Wednesday, October 6, 2010

Why I don't care about "The Social Network."

So, the big buzz right now is the Mark Zuckerberg biopic "The Social Network."

Its been called "Citizen Kane for the ADD, I wan't it NOW generation", but I think even thats been overly generous.

The thing is, Citizen Kane, the thinly disguised biopic of Willam Randolf Herst, was about a character who was sympathetic in many ways and who had actually lived a life. While not in all senses a nice man, Kane is a hard working, driven man who we see work and sacrifice to make his way to the top. He puts in a life of determined work in order to reach the pinnacle he does. And the ultimate lesson of the movie, that you can't expect to understand a man or his drives from one or two isolated facts about him, is a deep and meaningful thing to think about.

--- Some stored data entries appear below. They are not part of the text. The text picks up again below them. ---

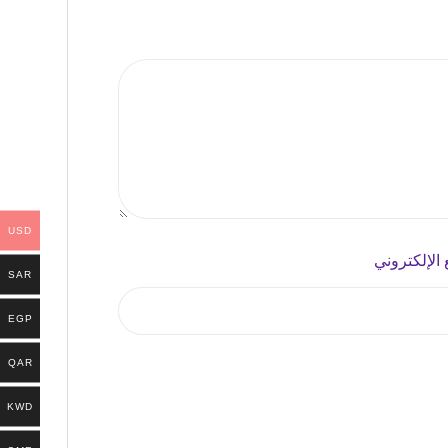
USD
 الإلكتروني
SAR
EGP
QAR
KWD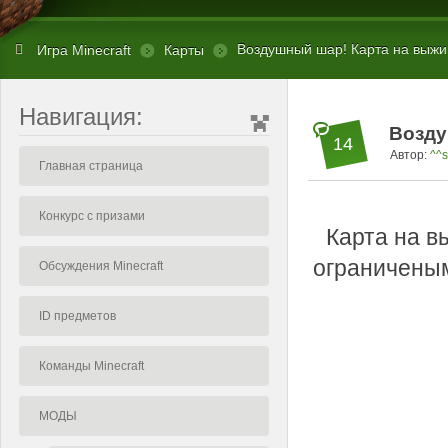
Воздушный шар! Карта на выжив
Игра Minecraft
Карты
Навигация:
Возду
14
Автор:
^^
Главная страница
Конкурс с призами
Карта на в
ограниченым
Обсуждения Minecraft
ID предметов
Команды Minecraft
МОДЫ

And then we have Zuckerberg, by all accounts (including this movie) an obnoxious self-obsessed late adolescent. Mr. Zuckerberg, you HAVE no life to write about. You are 26. When Kane is 26 he's still a struggling junior reporter. At 26 he is still far lower on the economic scale than you were at birth. And what this movie says is that your motivations are so thin, juvenile, and simplistic that they can be adequately explained by a handful of life events.

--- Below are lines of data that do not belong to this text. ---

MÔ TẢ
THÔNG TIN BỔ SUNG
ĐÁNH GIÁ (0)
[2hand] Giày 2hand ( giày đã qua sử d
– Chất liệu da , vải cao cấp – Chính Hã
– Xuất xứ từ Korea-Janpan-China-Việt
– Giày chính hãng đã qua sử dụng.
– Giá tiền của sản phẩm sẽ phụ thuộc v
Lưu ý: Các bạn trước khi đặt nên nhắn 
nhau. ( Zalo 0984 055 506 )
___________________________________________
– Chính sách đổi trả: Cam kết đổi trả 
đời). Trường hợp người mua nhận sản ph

And thats why I don't care about you or your "story".

A spoiled rich kid goes to Harvard, feels like an outsider, and gets rich himself. No big surprise. Money is power and, like Bill Gates, you started out with a lot of it. Power brings power, money brings money. If you had had to work flipping burgers to pay your way through a state school, like many people I know, would you have had the time to create your "brilliant" invention? I bet there are plenty more brilliant inventions out there that could be created by college students without the need to actually pay their way through life.

Your story, such as it is, is pedantic, predictable and maybe just a bit pathetic. The rich get richer. Thats a story I see every day in the news for free.

Get them to make another movie when you have actually lived some life, say maybe when your 70, and maybe I'll go see that.